▶ [Problem statement]
Below are records that should be duplicated exactly, with no image retained.

▶ [Excerpted data]
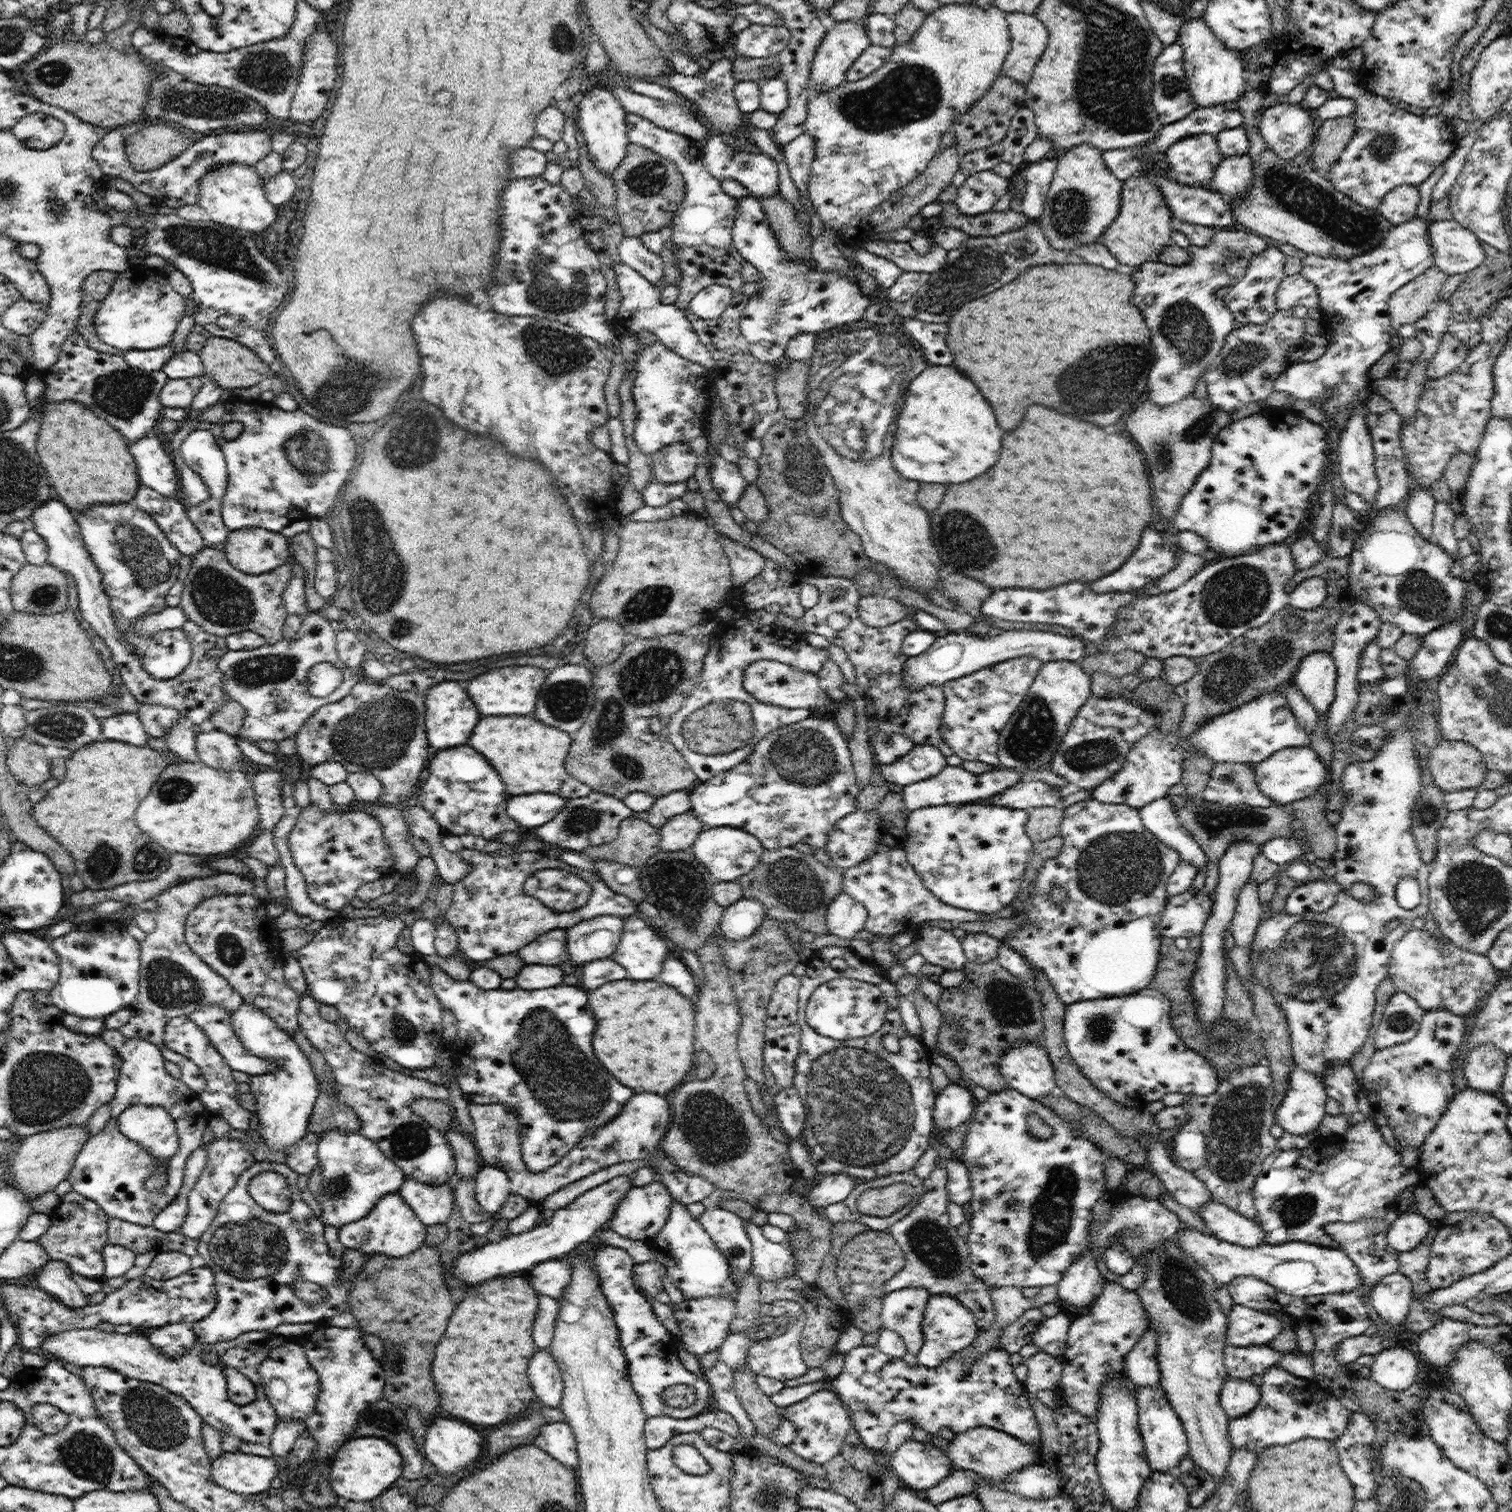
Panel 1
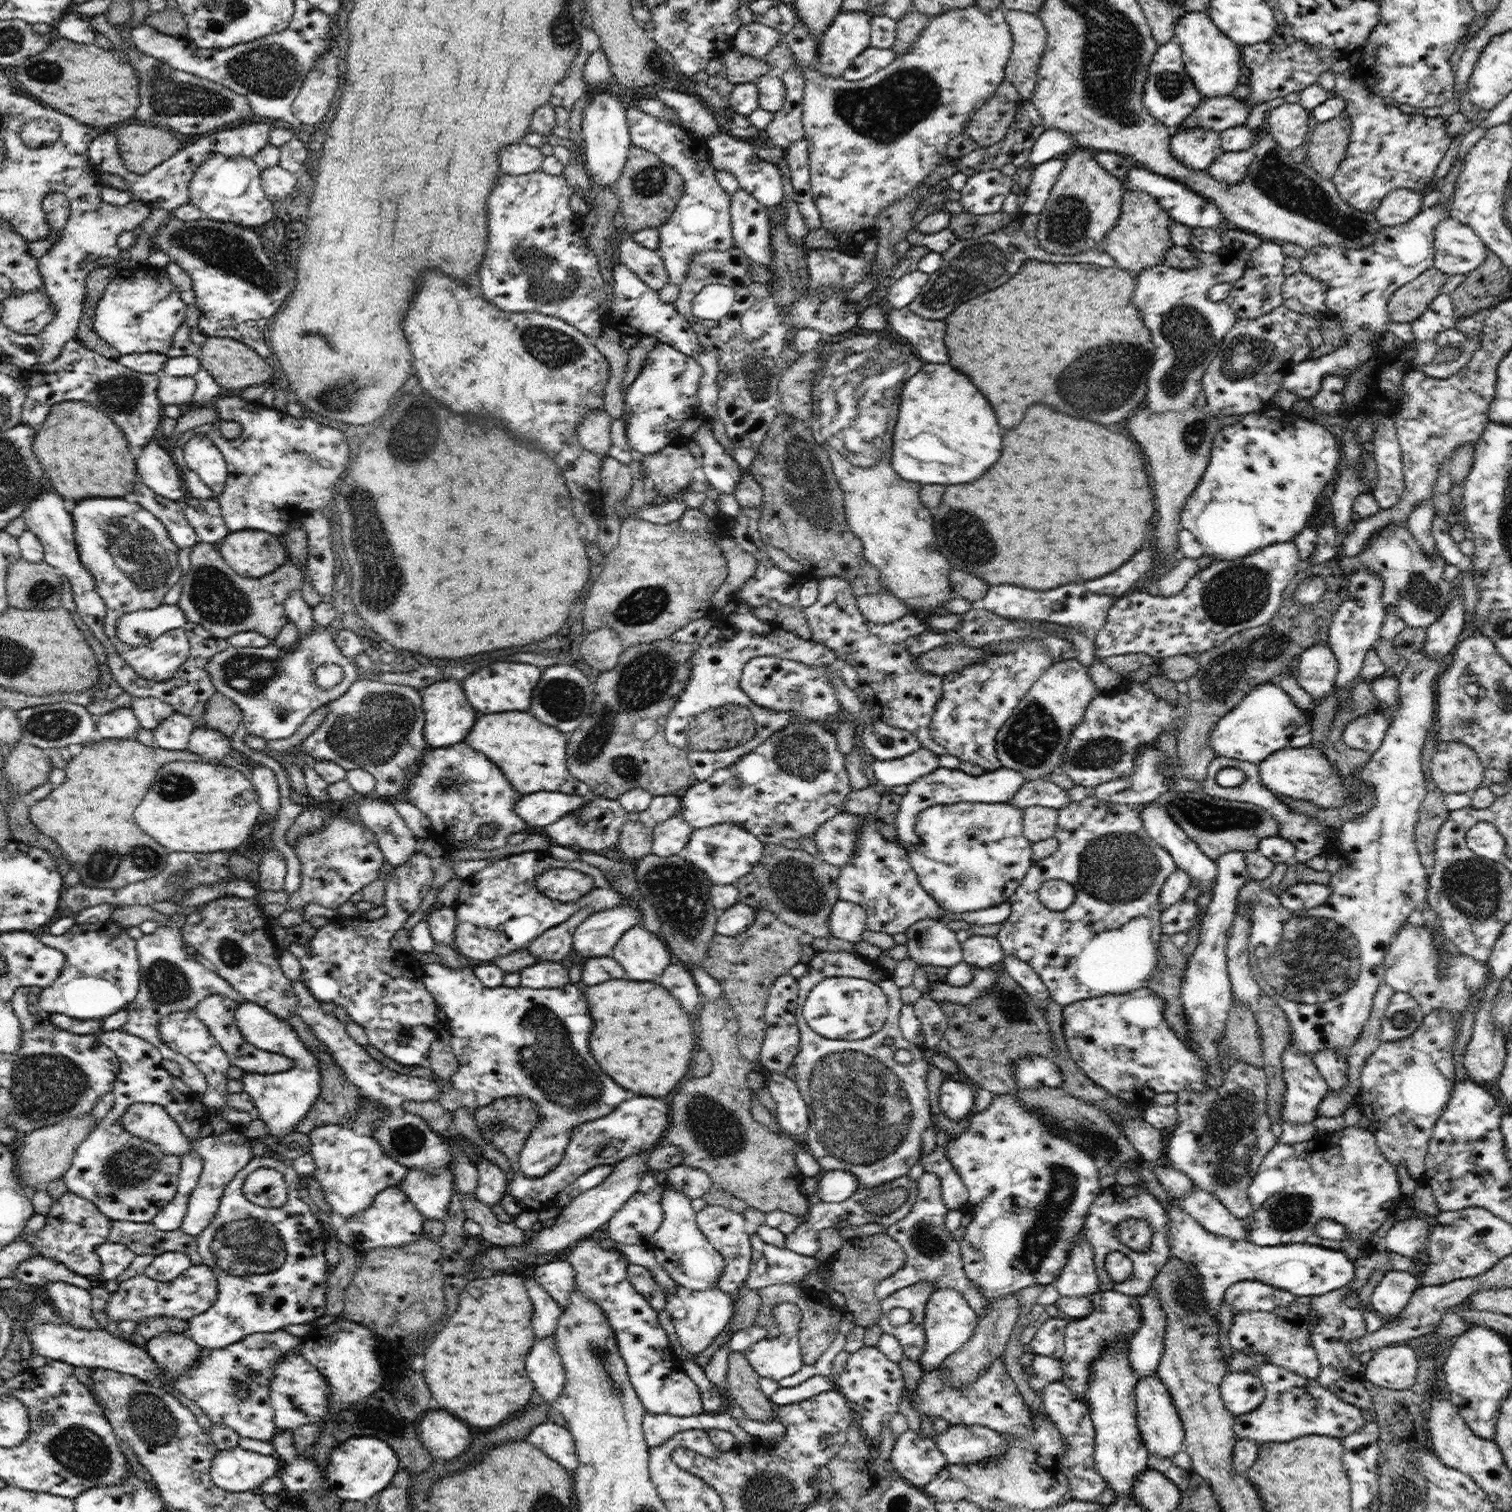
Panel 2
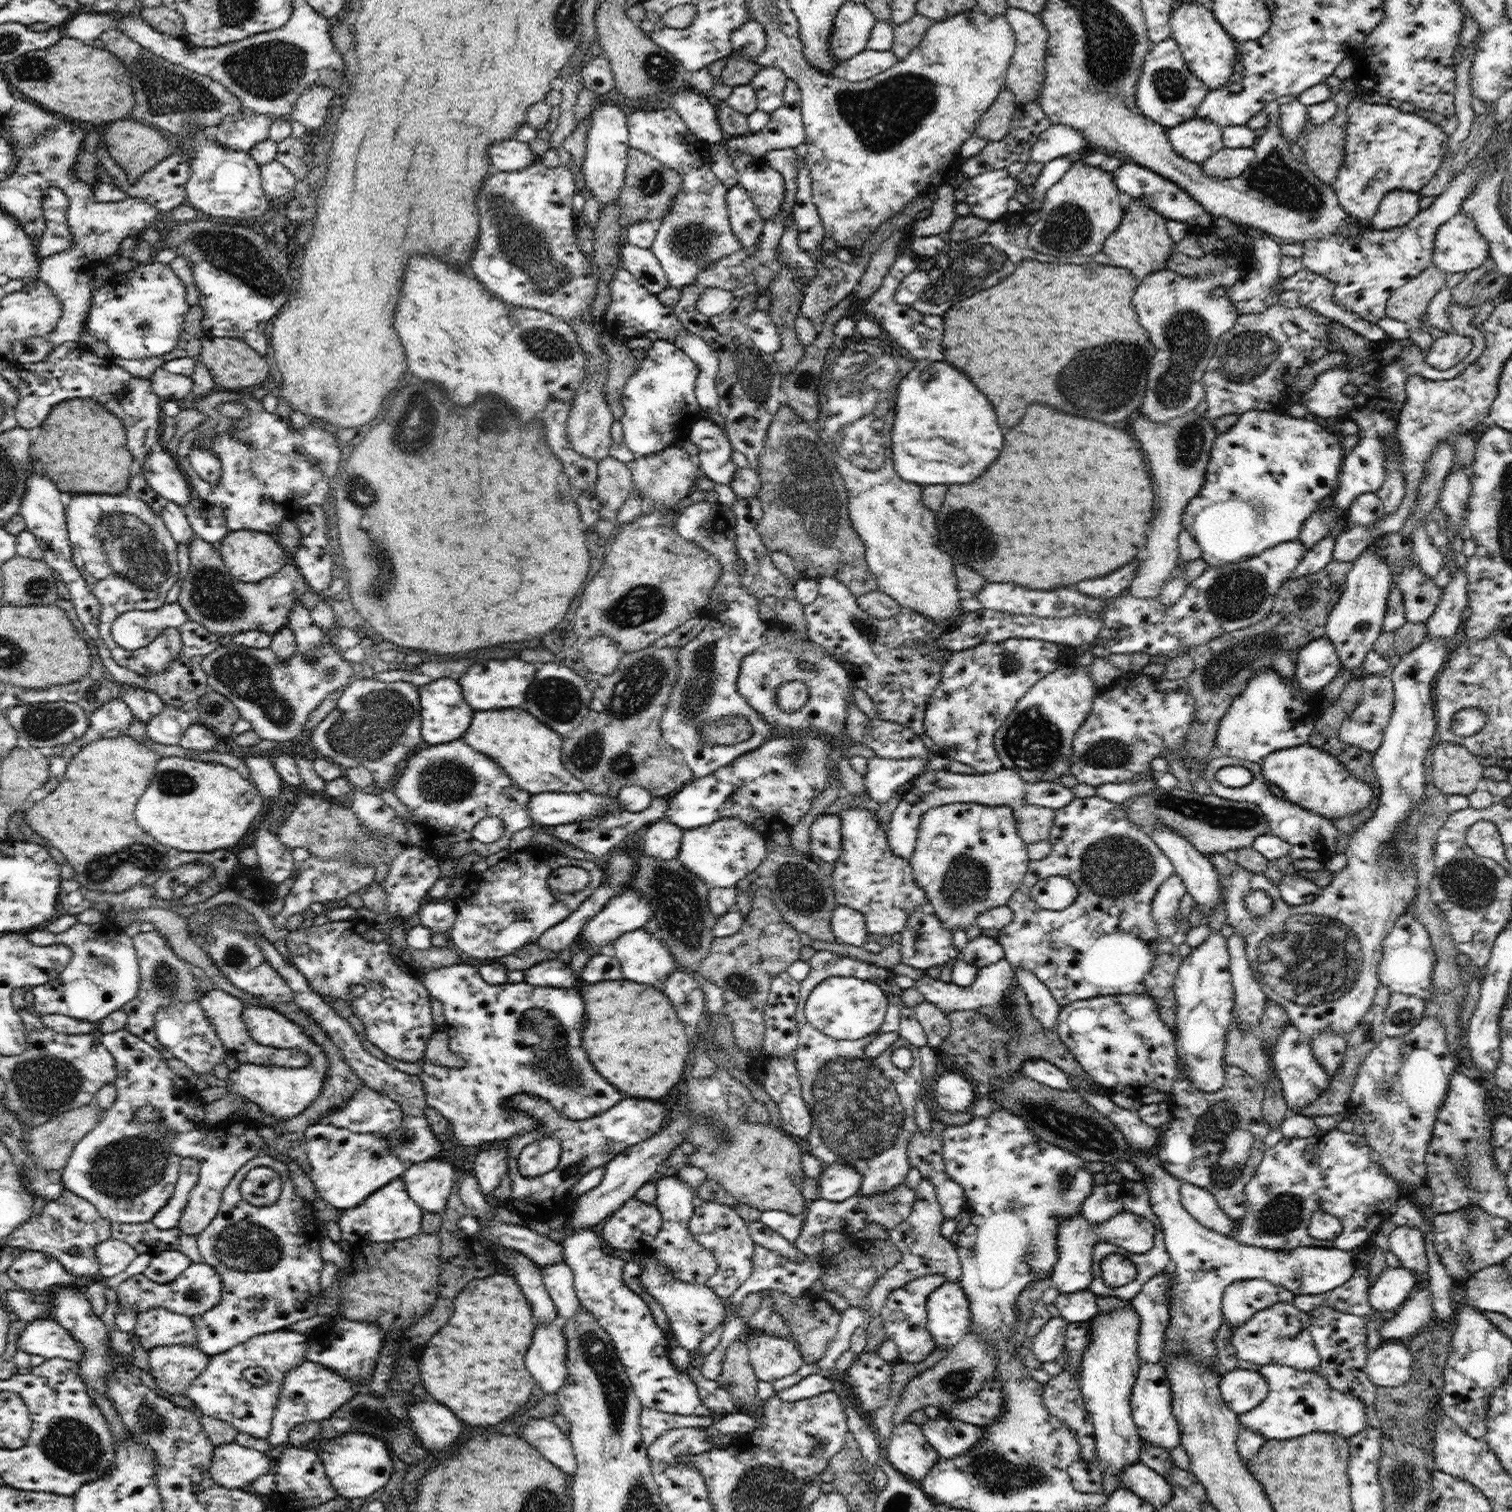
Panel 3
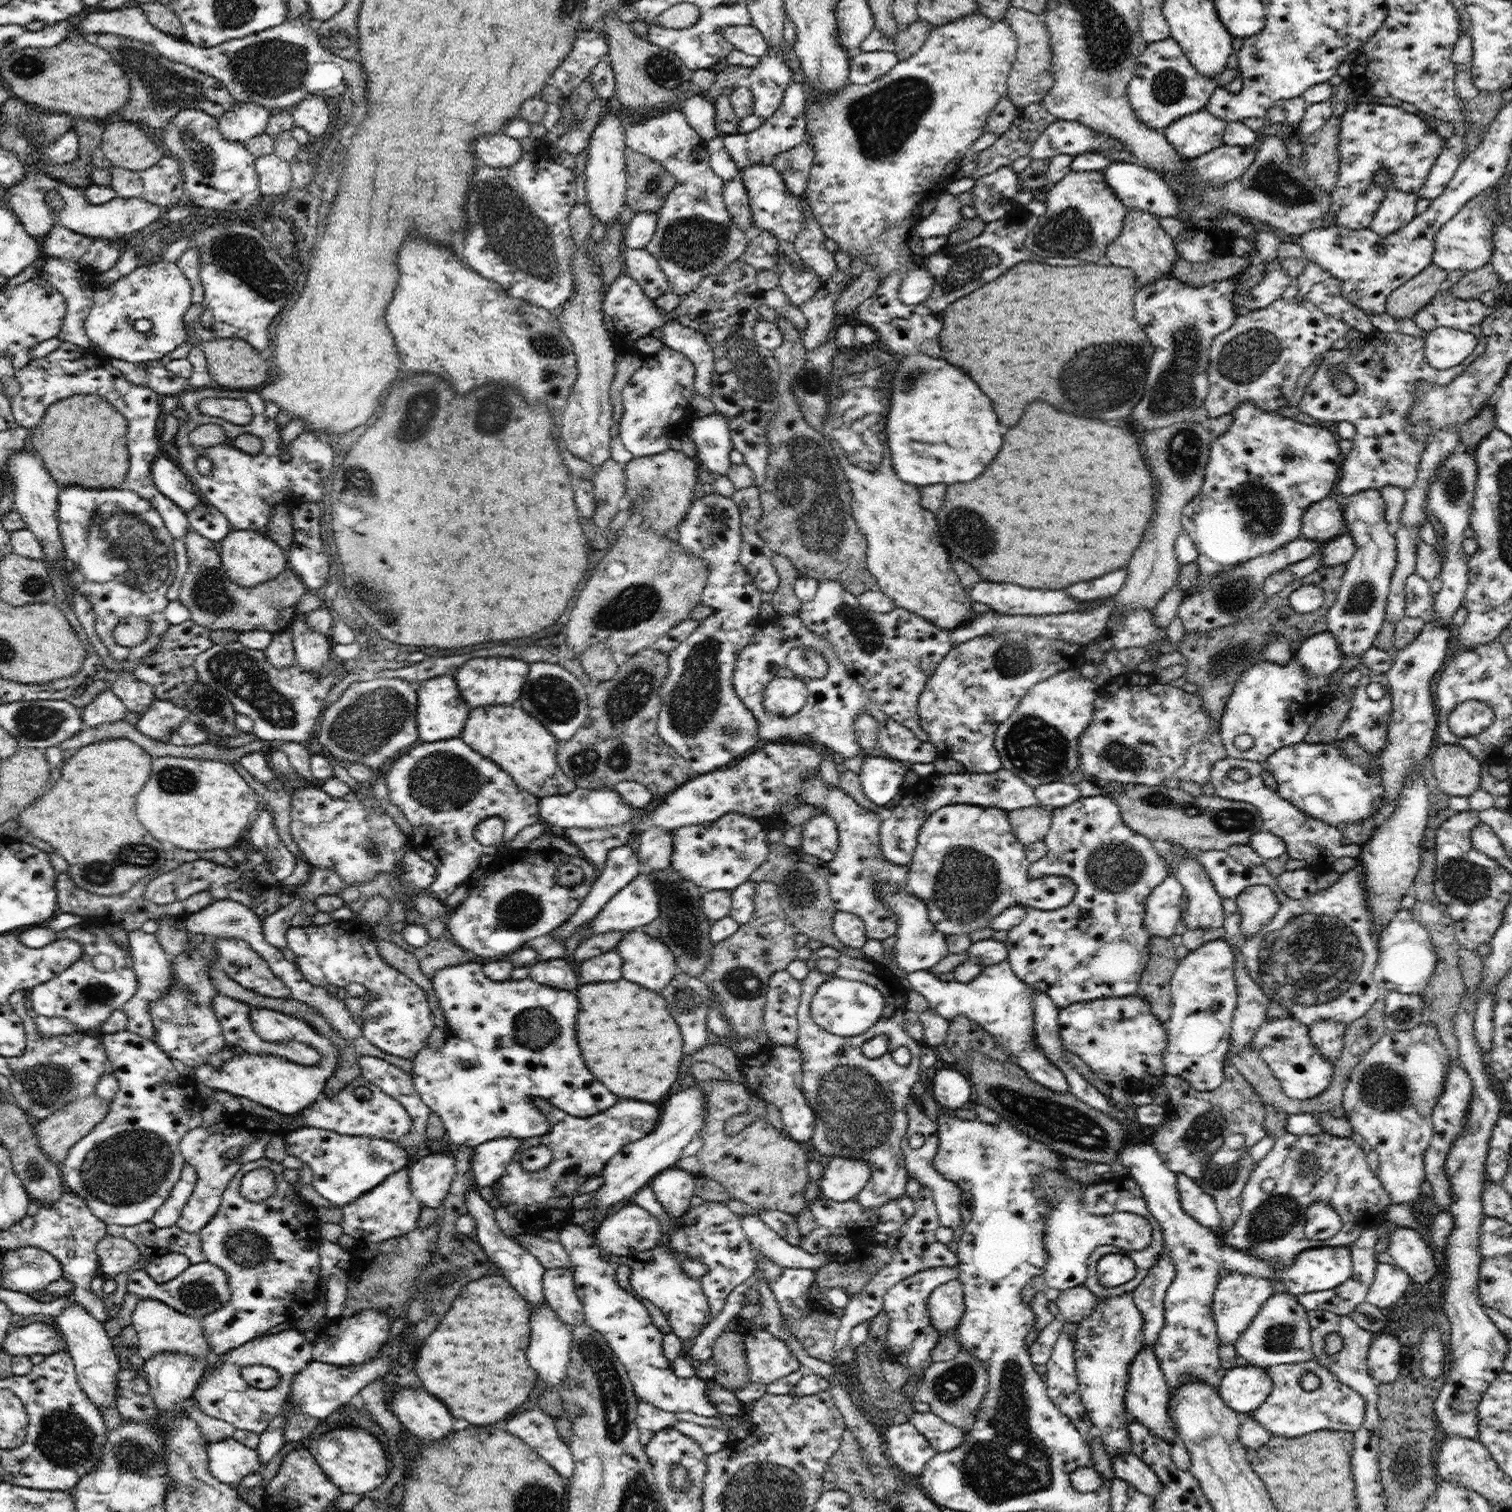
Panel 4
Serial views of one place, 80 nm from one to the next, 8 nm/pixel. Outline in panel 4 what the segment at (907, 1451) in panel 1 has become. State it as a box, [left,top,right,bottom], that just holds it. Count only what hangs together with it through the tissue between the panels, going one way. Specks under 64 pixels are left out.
[883,1422,935,1478]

▶ [Exercise answer]
Panel 1
Panel 2
Panel 3
Panel 4
Serial views of one place, 80 nm from one to the next, 8 nm/pixel. Outline in panel 4 what the segment at (907, 1451) in panel 1 has become. State it as a box, [left,top,right,bottom], that just holds it. Count only what hangs together with it through the tissue between the panels, going one way. Specks under 64 pixels are left out.
[883,1422,935,1478]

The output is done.